Remember the story about the asteroid that is headed straight for Mars? Phil Plait, who writes the Bad Astronomy Blog, reports that the odds of the asteroid hitting Mars have actually improved…so now it’s only 96% unlikely to happen. He also pooh-poohs the suggestion that it’s not an asteroid at all but the long-lost Mars Observer space probe that disappeared just as it was about to enter Martian orbit several years ago. By calculating the asteroid’s path backward, he says, it’s easy to disprove that idea. Funny how science lets you figure things like that out without having to take it on faith, eh?

Wired reports that NASA is well-underway on designing the next-generation Martian lander intended for launch in 2009. As you can see at the top of this post, the new design is much larger (the Mini Cooper is shown in the picture as a comparative object — the rover is almost as big as the car) and more robust.

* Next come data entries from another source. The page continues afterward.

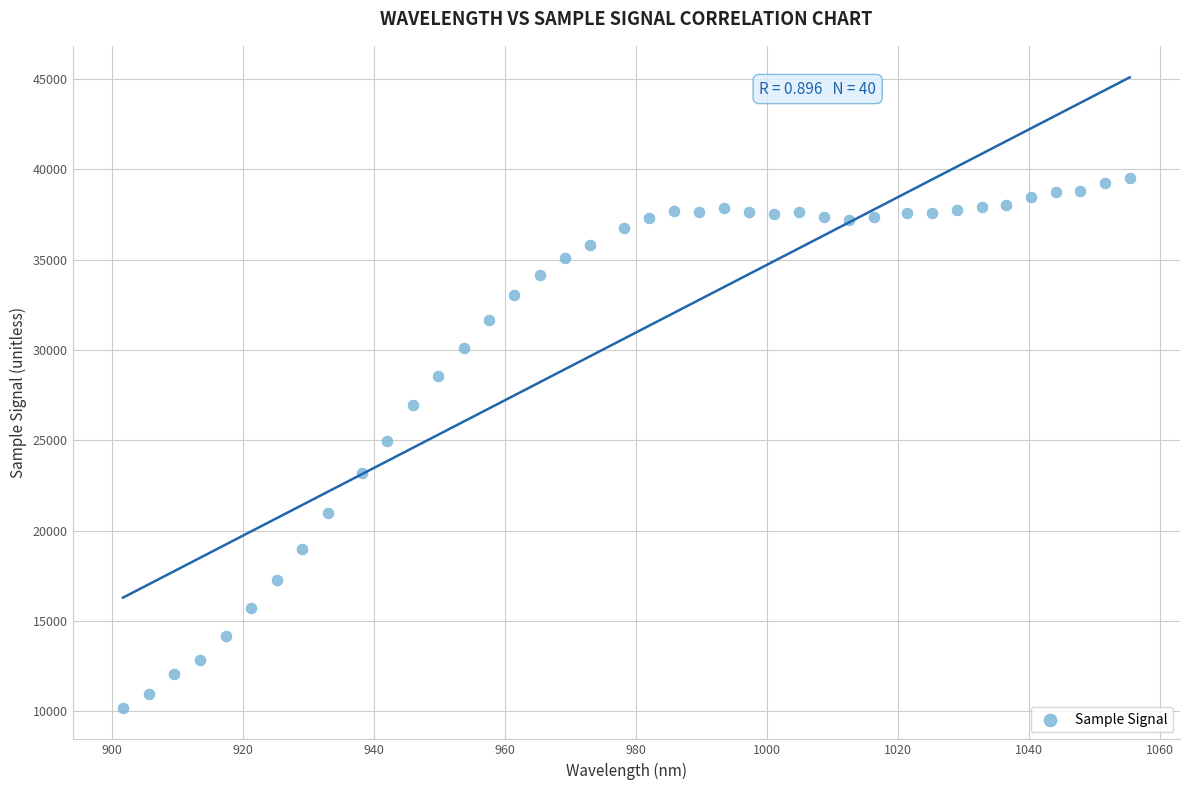

What is the range of Y values (max minus min)?

29348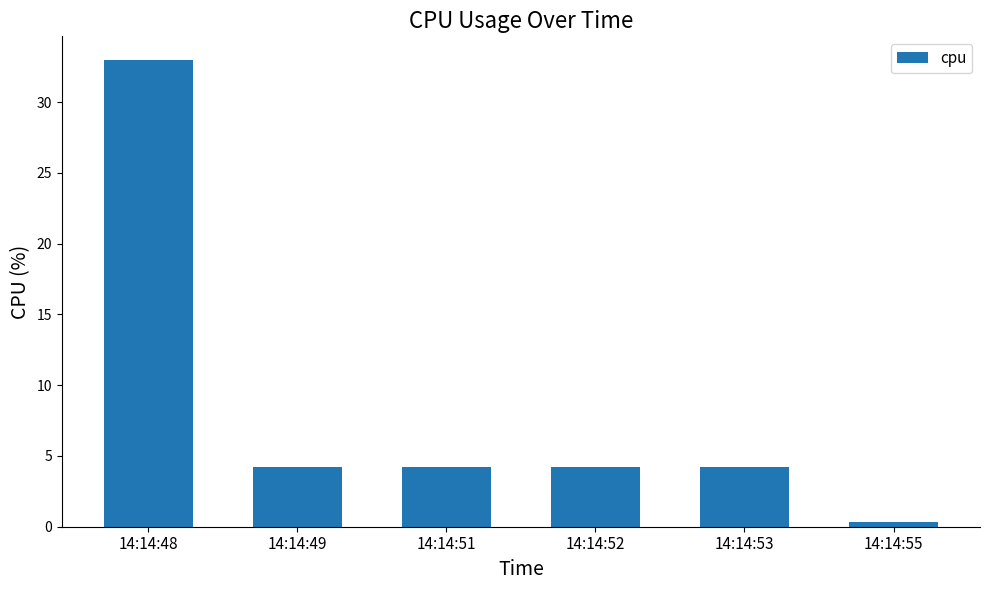

What is the value of the 4th bar from the left?

4.2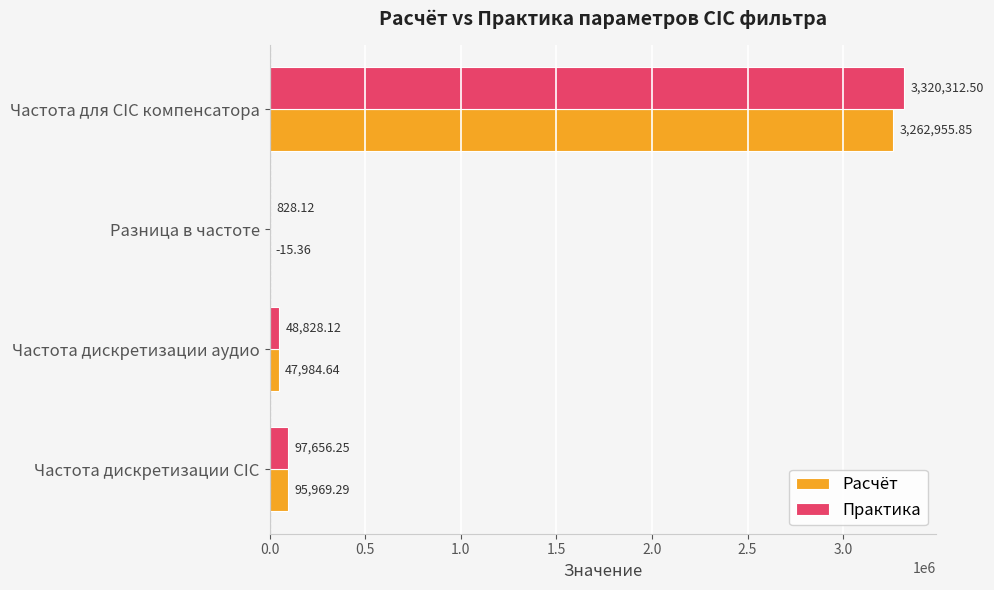

Which series changed the most between Частота дискретизации CIC and Разница в частоте?

Практика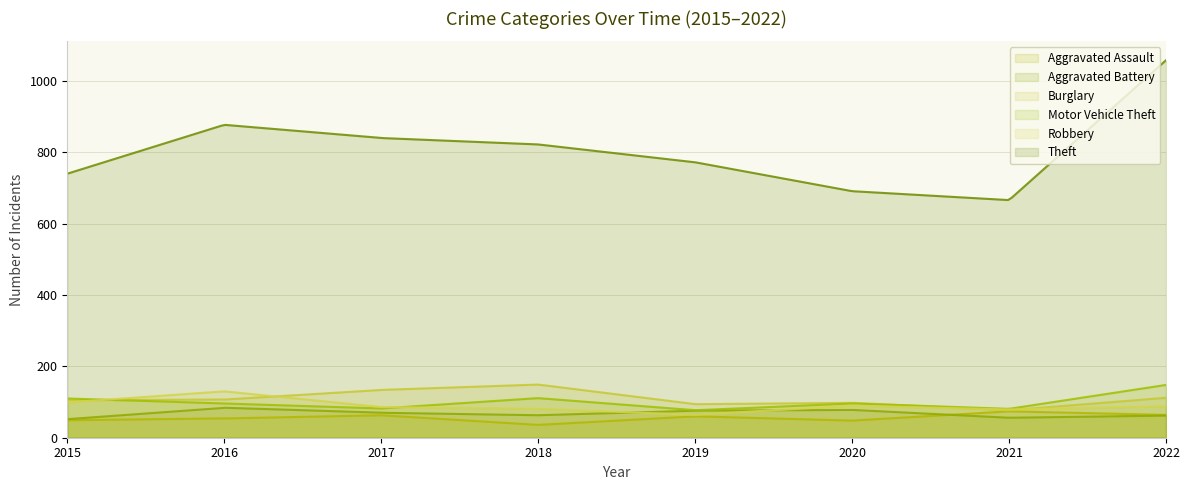

Which series changed the most between 2020 and 2022?

Theft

The picture does not show the science package that will be incorporated into the final vehicle, but Wired says plans include the ability to vaporize soil samples for spectroscopy from up to 60 feet away and a tiny plutonium battery that would be used to keep the rover alive when the solar panels don’t recharge.

When it gets down to brass tacks, though, I doubt few of us will really be satisfied with all of this interest and exploration of Mars until we get some people “on the ground”. That day is still pretty far off, but the groundwork is being laid. This fantastic post from the Spanish blog Fogonazos has a ton of information about the “Mars Analogue Research Station” project , a joint venture between NASA, the Canadian Space Agency, The SETI Institute, and the Mars Institute. They’ve built self-contained research stations in the Arctic, where terrain and climate conditions are most like what astronauts will encounter on Mars, and the crews try to simulate extra-terrestrial expedition conditions as much as possible.